# Hebrew Script on Macintosh



## 22caps

Does anybody know how to get the Hebrew script to display correctly in the forums when using a Macintosh?  I am using OS X 10.4  Thanks!


----------



## lauranazario

Hi 22 caps.
Mac running on Tiger... but using _which_ browser???? (Safari, Firefox, Opera, Explorer, etc.)
Check your browser's character set alternatives and adjust your choice accordingly to view Hebrew characters. 

For example: Try Western or Central European (Explorer choices)

Saludos,
LN


----------



## 22caps

ooh... well i'm using safari... i have netscape.... and i haven't opera, firefox, or explorer.  Do I need one of those?  And if so or no, how do I get the hebrew up there?


----------



## lauranazario

At home I use an iMac running on OSX (10.4.3).
Using the Safari 2.0.2 browser I can see Hebrew characters without making any special modifications.

In Safari, go to View Menu, look for Text Encoding and select "Default" from the list of options. This is my current setting and I can see Hebrew characters.

Saludos,
LN


----------



## Jana337

lauranazario said:
			
		

> At home I use an iMac running on OSX (10.4.3).
> Using the Safari 2.0.2 browser I can see Hebrew characters without making any special modifications.
> 
> In Safari, go to View Menu, look for Text Encoding and select "Default" from the list of options. This is my current setting and I can see Hebrew characters.
> 
> Saludos,
> LN


Laura, could you please post a couple of Hebrew words here, using Safari? I guess 22caps can read Hebrew texts elsewhere on the web. He just cannot post in Hebrew in this forum (only ??? displayed in his post - to everyone).

Thanks,

Jana


----------



## lauranazario

Jana337 said:
			
		

> Laura, could you please post a couple of Hebrew words here, using Safari? I guess 22caps can read Hebrew texts elsewhere on the web. He just cannot post in Hebrew in this forum (only ??? displayed in his post - to everyone).


This was "lifted" from a Hebrew thread and copied here for demonstration purposes (using Safari 2.0.2 on an iMac running on 10.4.3). 

????? 
????? 
?????
?????
?????
?????
?????
??????


----------



## lauranazario

Now this is weird... when I copied the Hebrew text it was visible as hebrew characters but when I hit the Submit Reply button, they all became question marks!!!

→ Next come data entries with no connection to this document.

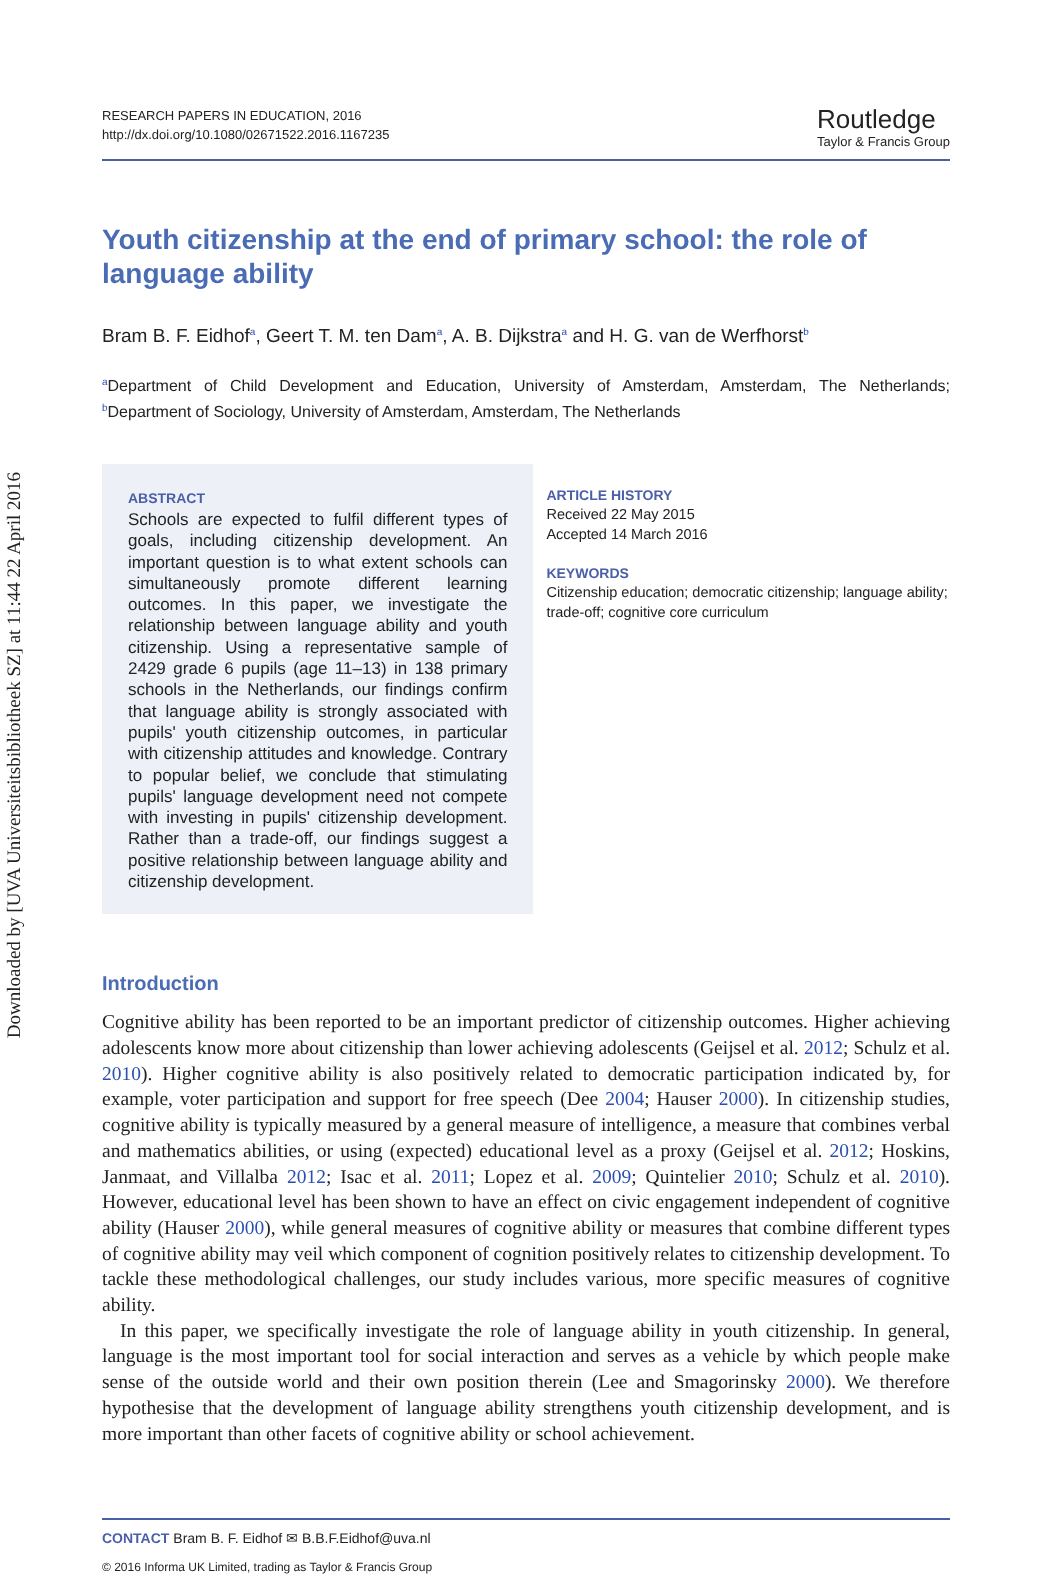Downloaded by [UVA Universiteitsbibliotheek SZ] at 11:44 22 April 2016
RESEARCH PAPERS IN EDUCATION, 2016
http://dx.doi.org/10.1080/02671522.2016.1167235
Routledge
Taylor & Francis Group
Youth citizenship at the end of primary school: the role of language ability
Bram B. F. Eidhof<sup>a</sup>, Geert T. M. ten Dam<sup>a</sup>, A. B. Dijkstra<sup>a</sup> and H. G. van de Werfhorst<sup>b</sup>
<sup>a</sup> Department of Child Development and Education, University of Amsterdam, Amsterdam, The Netherlands; <sup>b</sup>Department of Sociology, University of Amsterdam, Amsterdam, The Netherlands
ABSTRACT
Schools are expected to fulfil different types of goals, including citizenship development. An important question is to what extent schools can simultaneously promote different learning outcomes. In this paper, we investigate the relationship between language ability and youth citizenship. Using a representative sample of 2429 grade 6 pupils (age 11–13) in 138 primary schools in the Netherlands, our findings confirm that language ability is strongly associated with pupils' youth citizenship outcomes, in particular with citizenship attitudes and knowledge. Contrary to popular belief, we conclude that stimulating pupils' language development need not compete with investing in pupils' citizenship development. Rather than a trade-off, our findings suggest a positive relationship between language ability and citizenship development.
ARTICLE HISTORY
Received 22 May 2015
Accepted 14 March 2016
KEYWORDS
Citizenship education; democratic citizenship; language ability; trade-off; cognitive core curriculum
Introduction
Cognitive ability has been reported to be an important predictor of citizenship outcomes. Higher achieving adolescents know more about citizenship than lower achieving adolescents (Geijsel et al. 2012; Schulz et al. 2010). Higher cognitive ability is also positively related to democratic participation indicated by, for example, voter participation and support for free speech (Dee 2004; Hauser 2000). In citizenship studies, cognitive ability is typically measured by a general measure of intelligence, a measure that combines verbal and mathematics abilities, or using (expected) educational level as a proxy (Geijsel et al. 2012; Hoskins, Janmaat, and Villalba 2012; Isac et al. 2011; Lopez et al. 2009; Quintelier 2010; Schulz et al. 2010). However, educational level has been shown to have an effect on civic engagement independent of cognitive ability (Hauser 2000), while general measures of cognitive ability or measures that combine different types of cognitive ability may veil which component of cognition positively relates to citizenship development. To tackle these methodological challenges, our study includes various, more specific measures of cognitive ability.
In this paper, we specifically investigate the role of language ability in youth citizenship. In general, language is the most important tool for social interaction and serves as a vehicle by which people make sense of the outside world and their own position therein (Lee and Smagorinsky 2000). We therefore hypothesise that the development of language ability strengthens youth citizenship development, and is more important than other facets of cognitive ability or school achievement.
CONTACT Bram B. F. Eidhof ✉ B.B.F.Eidhof@uva.nl
© 2016 Informa UK Limited, trading as Taylor & Francis Group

I get the same view results --in this particular thread-- using Safari 2.0.2 & Firefox 1.0
But when I look at Hebrew threads I can see the Hebrew characters.


----------



## Jana337

lauranazario said:
			
		

> Now this is weird... when I copied the Hebrew text it was visible as hebrew characters but when I hit the Submit Reply button, they all became question marks!!!
> 
> I get the same view results --in this particular thread-- using Safari 2.0.2 & Firefox 1.0
> But when I look at Hebrew threads I can see the Hebrew characters.


Thanks for corroboration: 22caps can read our Hebrew threads as well (I mean, I am not aware of any complaints).

Jana


----------



## amikama

Hi 22caps,

I asked it for you in a Hebrew-speaking Macintosh forum. When they answer me I'll let you know.

Hope it'll help,
amikama.


----------



## amikama

I got this answer from the Macintosh forum: 



> He should use the built in Hebrew support, not a special 3rd party font.
> To turn on the Hebrew keyboard:
> * Go to "System Preferences"
> * Go to "International"
> * Click on "input Menu"
> * Mark the checkbox near "Hebrew"
> 
> He would have to change the keyboard shortcut to switch to Hebrew. In the same window, click on "Keyboard Shortcuts", and adjust the shortcut for "Select Previous input source" to something different that the one Spotlight uses (by default, they use the same shortcut).


 
Let me know if this works.


----------